Breast Self Examination

It is important to do monthly self-examinations as this can lead to early detection of irregularities. Follow the steps below to learn how easy it is. If you would like to print our educational leaflet (available in English, Afrikaans, Sesotho, IsiZulu, Xhosa, Setswana, Venda and Xitsonga), then click the button below to download a PDF and print it.


Regular Clinical Breast Examinations by a medical professional are recommended.

How to do a self examination

  1. Stand in front of the mirror and look at your breasts. Lift your arms above your head as though trying to reach the ceiling and look at your breasts in a stretched position.
  2. Check to see that there are no obvious changes between the two sides: no nipple changes or visible lumps.
  3. Now feel your breasts. Use the flat surface of your fingers.
  4. Always keep your hand flat on your breast.
  5. Apply cream, shower gel, soap or oil to your breasts before starting to feel. This will help your hand glide easily over your skin and make it easier to feel for any lumps.
  6. Put one hand behind your head. The free hand will check the opposite breast.
  7. Start feeling in the armpit.
  8. Now move in the figure of a six and around the entire breast, until you reach the nipple.
  9. Now go back to the armpit, moving from top to bottom of the breast, covering the whole area once again.
  10. Last one now, move from the armpit in a side-to-side direction, again covering the whole breast.
  11. The breast starts from the collar bone, down to your abdominal wall and from your breast bone to mid-way through your side.
  12. Check for any nipple discharge oozing from the nipples
  13. The only time there should be something coming out of the nipple is when you are breastfeeding. If the fluid is yellow or green it shows infection. If it is clear or blood-stained go straight to the doctor for a check-up.

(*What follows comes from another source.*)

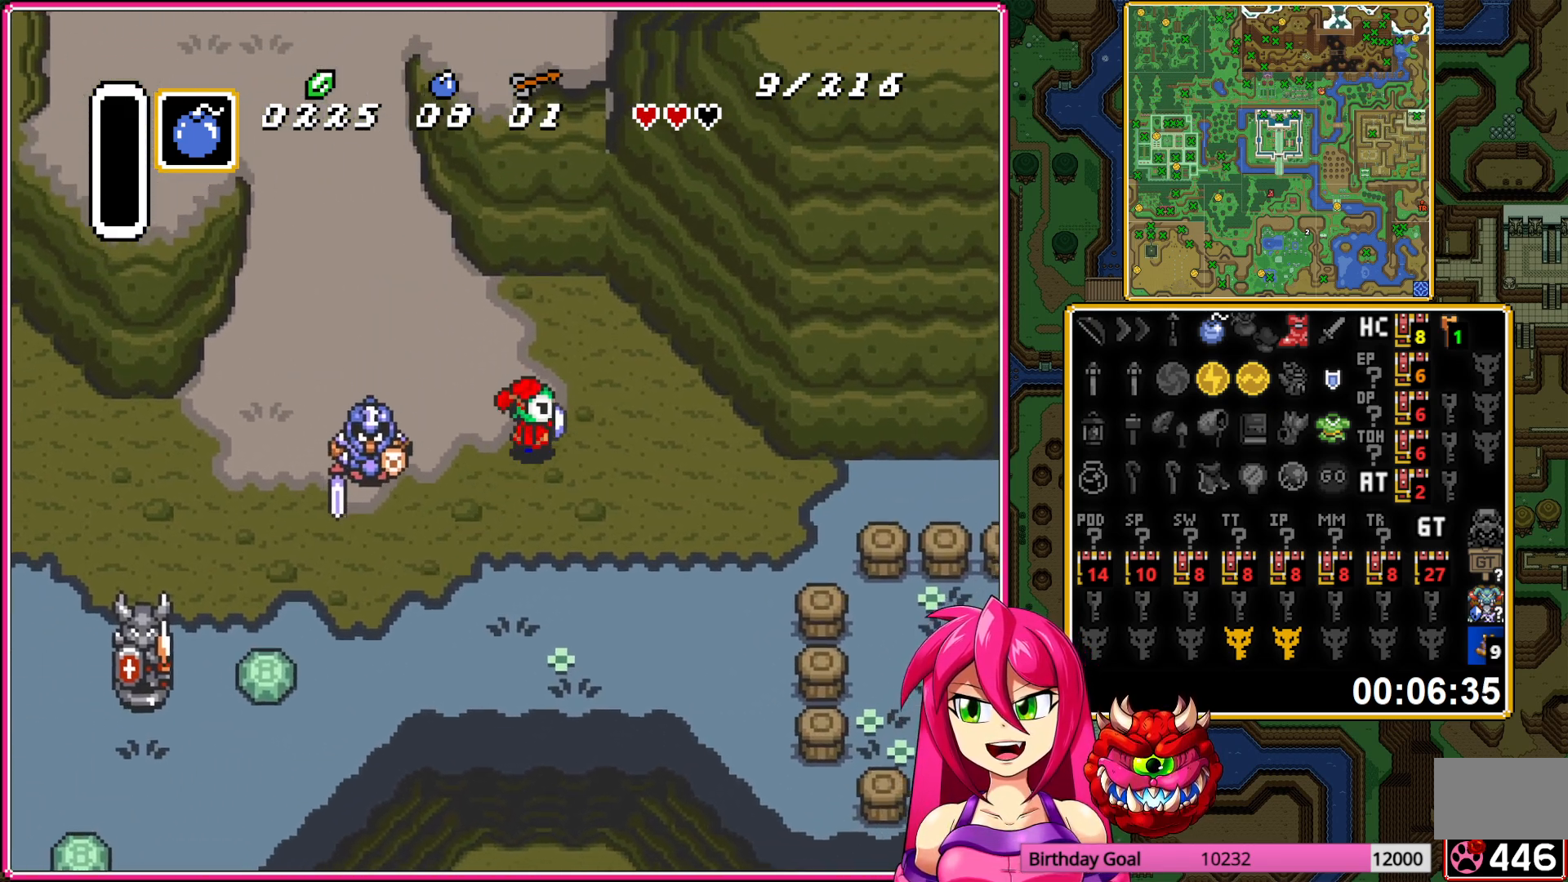
{"buttons": ["DPAD_UP", "DPAD_LEFT"], "events": []}
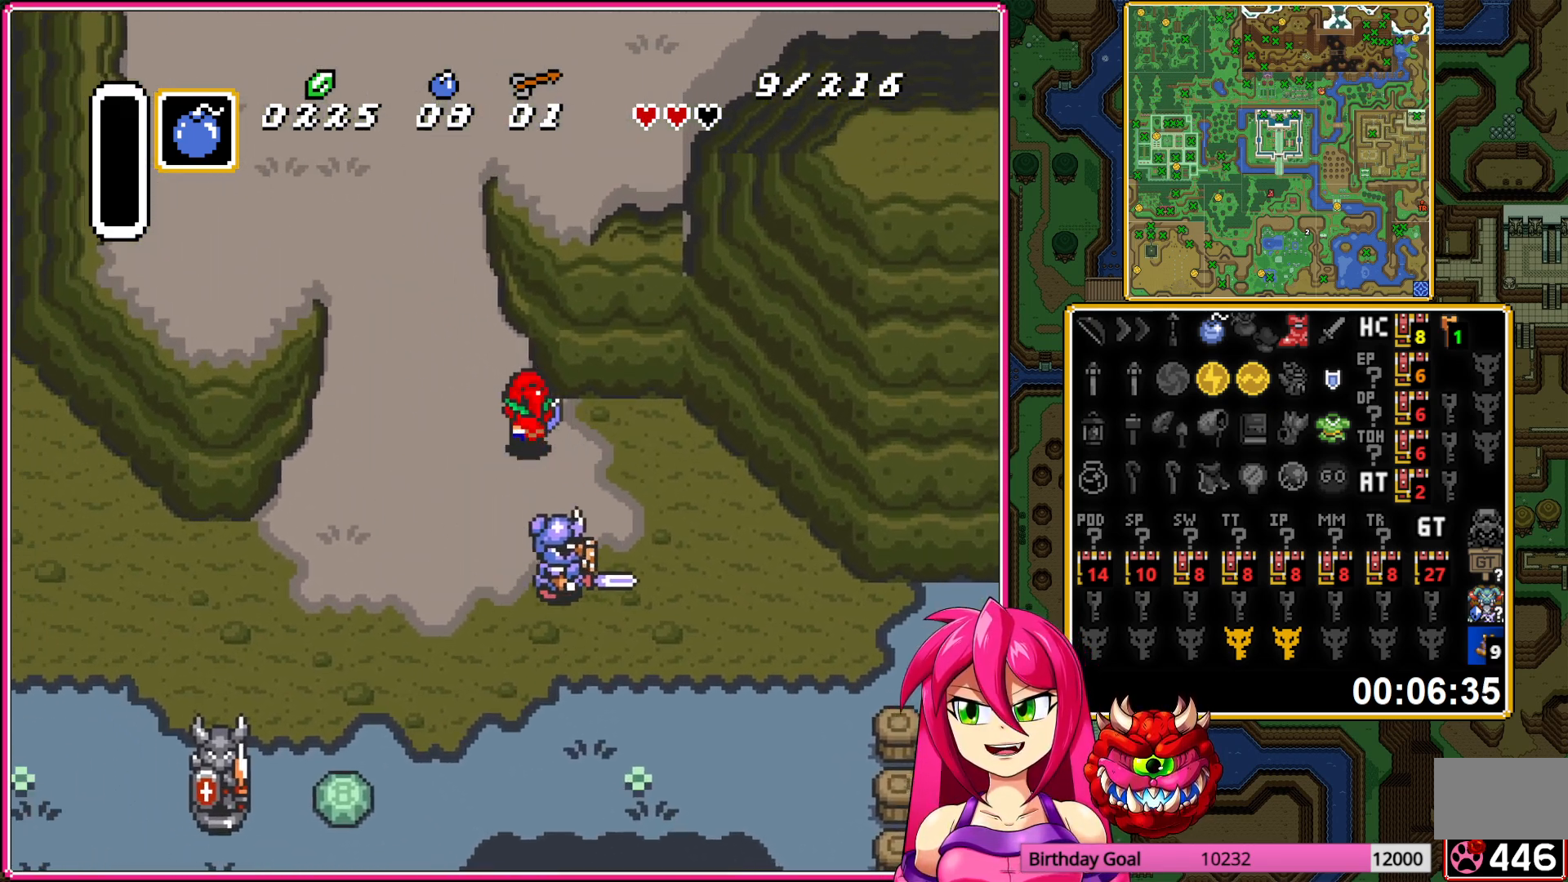
{"buttons": ["DPAD_UP", "DPAD_RIGHT"], "events": [[17, "DPAD_LEFT", "up"], [450, "DPAD_RIGHT", "down"]]}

What does a breast lump feel like?

Hormonal lumps are smooth and mobile. These change size during menstruation due to hormonal fluctuations. These are normal lumps. Fatty lumps are also smooth and mobile. These form the inner breast tissue and are also normal. Breast cancer lumps are hard, gritty and not mobile. These are not normal and need to be checked.

When and where should you do breast examinations?

Men: At any time, once a month.
Women: Five to seven days after a period. If post-menopausal, the examinations should be conducted at the same time each month.
Remember, breast exams must be done every month, forever more.
The best place to check your breasts is either standing in front of a mirror or lying down on your back.

Who should examine their breasts?

Everyone. Both men and women.

Breast Self Examination
Self Examination

What to look for

  1. A lump in the breast or armpit, sizes vary from a marble to a tennis ball;
  2. Increase in size of one breast;
  3. Swelling of glands in armpit;
  4. Enlargement of one arm;
  5. Dimpling of the skin;
  6. Dimpling of or changes to the nipple;
  7. Discharge from the nipple;
  8. Lowering of one breast or nipple;
  9. Orange peel´ appearance on the skin of the breast and or nipple;
  10. Retraction of one or both nipples;
  11. Dry skin (eczema) of the nipple.

At what age should you start breast examinations?

From puberty onwards.

Will you find these lumps yourself?

Yes. The more often you perform your breast examination, the better you will know your breasts and pick up any abnormal changes.